There was overwhelming evidence that trade (and FDI) are the engine of growth and create jobs. Aid did neither. But in reality, all Pakistani governments have wanted both aid and trade. Rarely, if ever, has Islamabad offered to “forego aid for trade”.
Mohsin argued that ‘trade not aid’ was an empty slogan until Pakistan got its act together. This meant addressing its narrow export base as well as improving competitiveness. He asked how much Pakistan would gain if opposition within the US was overcome to allow duty free imports, including textiles. The gain was calculated to be around $2 billion a year. But even that would depend on Pakistan out-competing other textile-exporting countries enjoying a similar trade advantage.
He cited Pakistan’s telling experience with the GSP-plus status secured from the EU. Textile exports to Europe in fiscal year ending June 2014 increased by a billion dollars. But in the same period, textile exports fell to the rest of the world. This suggested a combination of trade creation and trade diversion, making the net benefit quite modest.
Pakistan, therefore, needed to develop new export industries, move up to higher value added products and maintain competitiveness. Mohsin and other speakers stressed the need for Pakistan to extricate itself from a low-level textile equilibrium trap. Bangladesh, it was pointed out, had already surpassed Pakistan in exports last year.

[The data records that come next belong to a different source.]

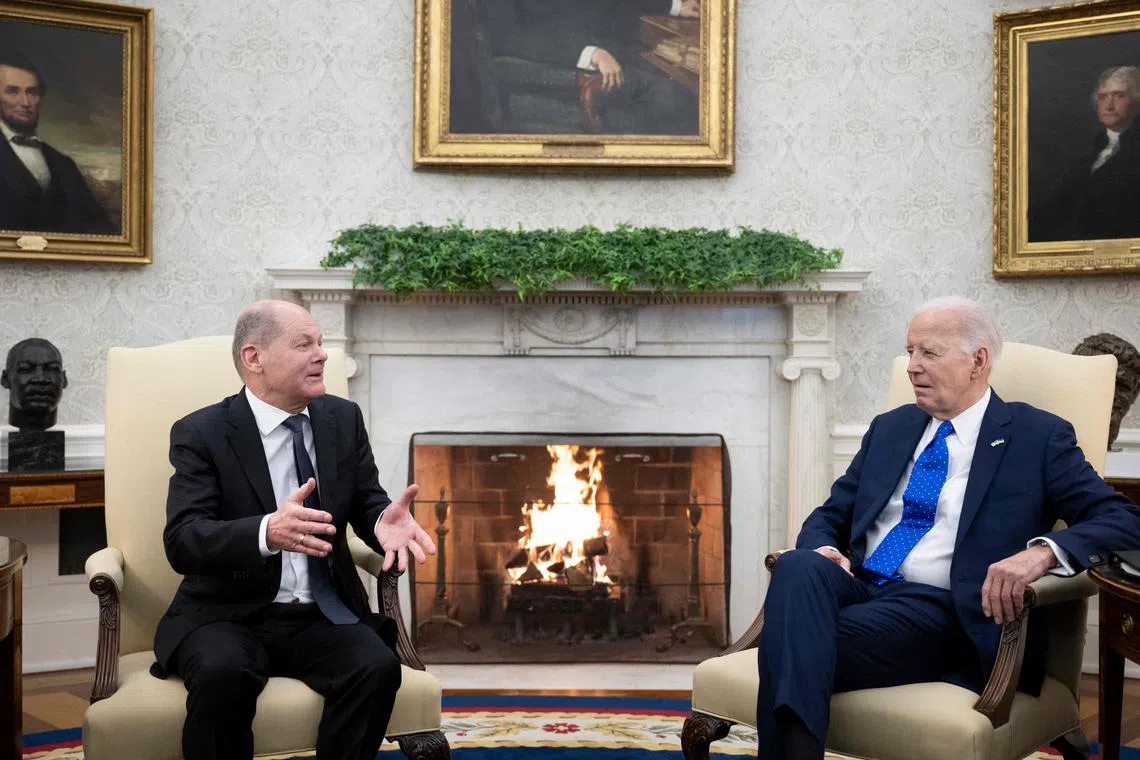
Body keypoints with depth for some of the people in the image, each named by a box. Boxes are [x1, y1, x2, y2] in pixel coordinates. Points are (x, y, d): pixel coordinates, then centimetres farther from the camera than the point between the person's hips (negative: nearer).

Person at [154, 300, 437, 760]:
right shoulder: (201, 432, -6)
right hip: (229, 616, -2)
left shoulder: (344, 419, 6)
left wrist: (384, 521, -18)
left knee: (378, 667, -26)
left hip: (323, 616, 3)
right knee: (221, 673, -34)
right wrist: (266, 532, -38)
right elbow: (181, 541, -17)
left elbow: (366, 503, 9)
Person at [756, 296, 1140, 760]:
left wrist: (1043, 551, -25)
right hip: (860, 588, 5)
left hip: (938, 611, -4)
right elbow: (829, 517, 21)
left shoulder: (1037, 436, 5)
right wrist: (824, 549, -5)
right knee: (797, 567, -33)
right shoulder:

Mohsin also questioned a former Pakistani minister’s repeated claim during the conference that “Pakistanis just don’t like to trade or sell their products to anyone”. His retort was that Pakistan earns $16 billion annually through remittances from the export of manpower. Trade doesn’t just involve commodities.
Speakers from Pakistan’s business community voiced greater optimism about the country’s economic future while recognising the daunting impediments, especially crippling energy shortages and bureaucratic red tape. Attractive opportunities exist in a large and quality conscious market where the middle class is growing, said a leading captain of industry. Sectors like IT have seen new entrants and dynamic entrepreneurship.
Shahid Javed Burki also outlined several positives, citing the spurts in growth the country had achieved in three distinct periods of its economic history. But he also underlined how the country perpetually lived on the brink, knowing that someone will bail it out.
He recalled that when he took over as interim finance minister, the country’s foreign exchange reserves had plunged to $42 million and not $342 million, as often believed. Another speaker said that elsewhere in the world, crisis bred reforms. But as Pakistan had always been bailed out, it felt no compulsion to reform.
There was consensus at the conference that Pakistan’s economic fortunes rested on wide ranging structural reforms and poor governance defeated even the best-devised economic policies. Good policies and good governance could quickly turn the economy around. But this required a constituency for reform and it was unclear whether one existed.
A former American diplomat echoed a point made by many Pakistanis about the link between politics and what economics could achieve. He said the country’s elite had not adjusted to the world around it and entrenched privilege remained a barrier to reform. Parties of patronage were resistant to change so the very structures of politics had to change to create an environment for reform. Most delegates put their faith in Pakistan’s burgeoning middle class, even though questions were raised about its size and homogeneity.
Many participants offered a welcome antidote to the excessive cynicism of others. But everyone converged on the point that Pakistan’s problems could only be solved by Pakistanis, not outsiders.
As for Pakistan-US relations, the challenge was to reconfigure the post-2015 relationship by identifying areas of common interest in a rapidly changing but increasingly unsettled world.